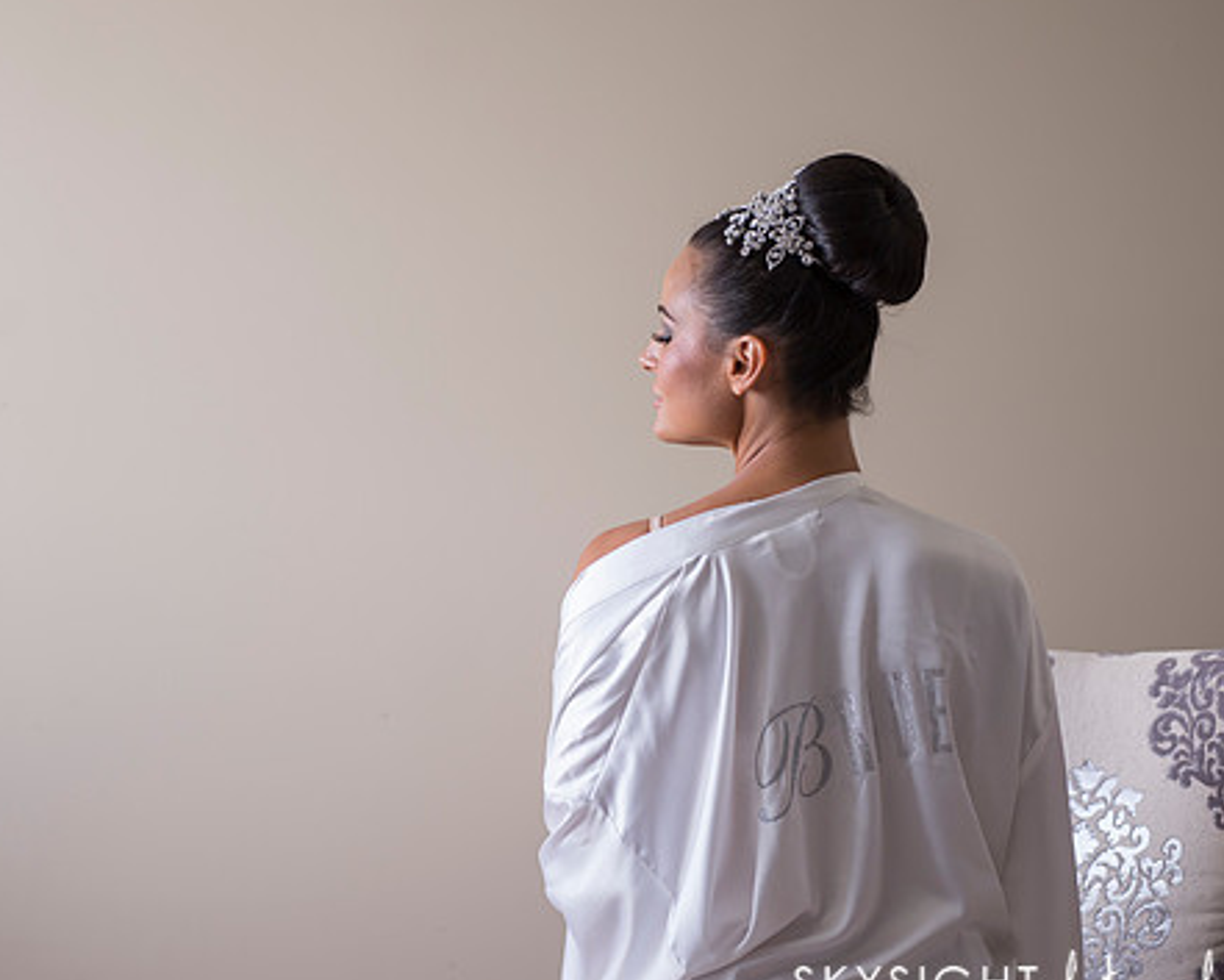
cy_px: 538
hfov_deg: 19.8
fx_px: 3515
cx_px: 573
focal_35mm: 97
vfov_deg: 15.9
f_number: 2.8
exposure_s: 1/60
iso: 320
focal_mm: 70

= = = = = = =

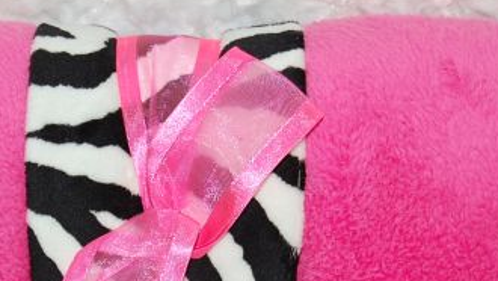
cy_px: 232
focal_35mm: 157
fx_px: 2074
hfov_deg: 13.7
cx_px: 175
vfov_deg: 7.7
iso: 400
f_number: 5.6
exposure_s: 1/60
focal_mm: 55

= = = = = = =

## PROBLEM:
Taking the entries above, restate exactly those lines that fall between the line with "hfov_deg: 13.7" and the line with "focal_mm: 55", keeping both of those lines too.

## ANSWER SECTION:
hfov_deg: 13.7
cx_px: 175
vfov_deg: 7.7
iso: 400
f_number: 5.6
exposure_s: 1/60
focal_mm: 55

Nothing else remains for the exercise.